Haglund adds: “It’s hard to do a start-up and every day feels like I’m doing something new. I was taught a lot of theory at university but in reality, you make mistakes and learn from them.

“There are so many different challenges but finding good people to work with is the most important thing. I found a good designer and as the company grew bigger, it attracted more talent. I have great people surrounding me that I can talk to about everything, which is extremely important.

“Looking after a team of people has been the biggest challenge for me. Problems solving app functionality and features are easy compared to how you inspire people and grow your own company  – that has been the biggest learning curve for me. Along the way, I read a lot of books about it and talked to more experienced chief executives to hear what they thought.”

“What I have learned is that when something you are doing feels wrong for your business, you should do something about it. It always comes down to gut feeling.”


Children can document and log their real-world earnings from pocket money and chores.

Haglund and his team succeeded in creating a virtual piggy bank where children can document and log their real-world earnings from pocket money and chores. Despite the lack of real money, Gimi data was developed with stringent security, protected with 256-bit encryption and never stored on a user’s phone, tablet or computer.
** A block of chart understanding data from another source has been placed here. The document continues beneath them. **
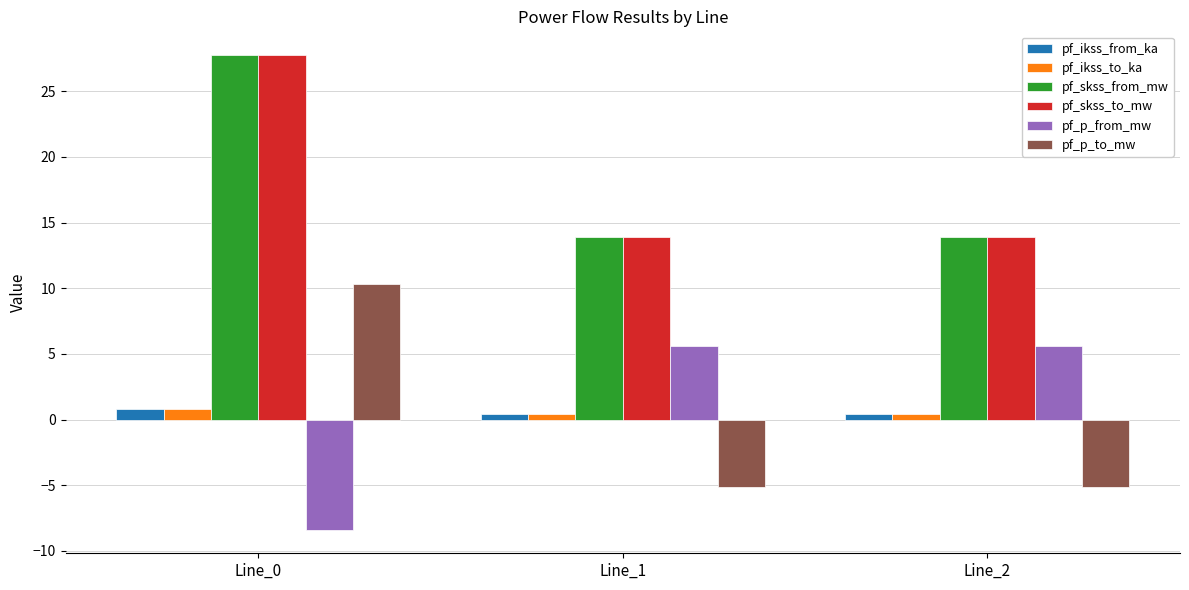

At which category is the sum across all series the highest?

Line_0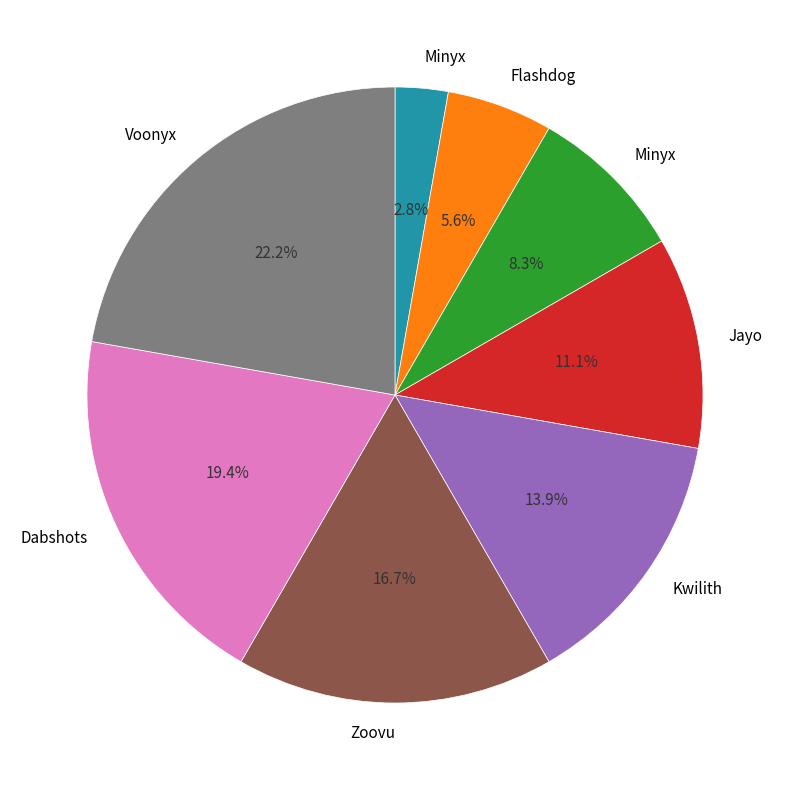

Is there a majority slice in this chart?

No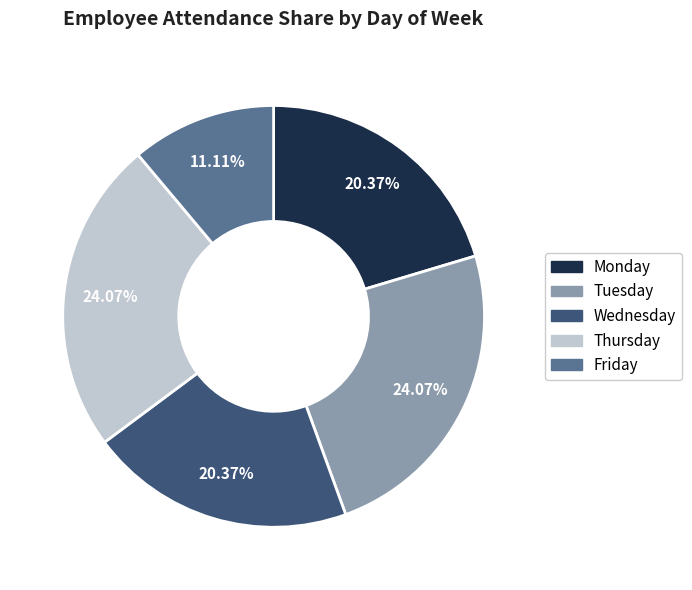

Count the number of slices in the pie.

5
It’s all about adults using the app with children so if a child registers as a user but does not connect to a parent within seven days, their account and personal data are deleted.
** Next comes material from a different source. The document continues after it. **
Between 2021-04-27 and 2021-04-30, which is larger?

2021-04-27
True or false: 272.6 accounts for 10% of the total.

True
The app, which is free to download and comes in 10 languages and currencies, was developed by talking to children about what they would like and understand.

As a result, Gimi includes a financial advisor chatbot along with introducing children to the ideas of overdrafts and interest rates, teaching them how, in theory, leaving money in a savings account might accrue interest.

It also provides parents with a step-by-step guide on what the recommended allowance for their child should be, and how to raise important talking points such as savings or spending wisely, like having conversations in supermarkets about which toilet paper to choose.

Haglund adds: “People have got into the habit of spending on credit so they can buy now and pay later or buying things on their parents’ cards, but that’s how many have ended up bankrupt. The consequences of financial illiteracy and parents just handing over their cards are that many 18 to 20-year-olds are not able to pay their bills.

 “Gimi has so much more great potential in the coming years as a company and to help solve this social issue.”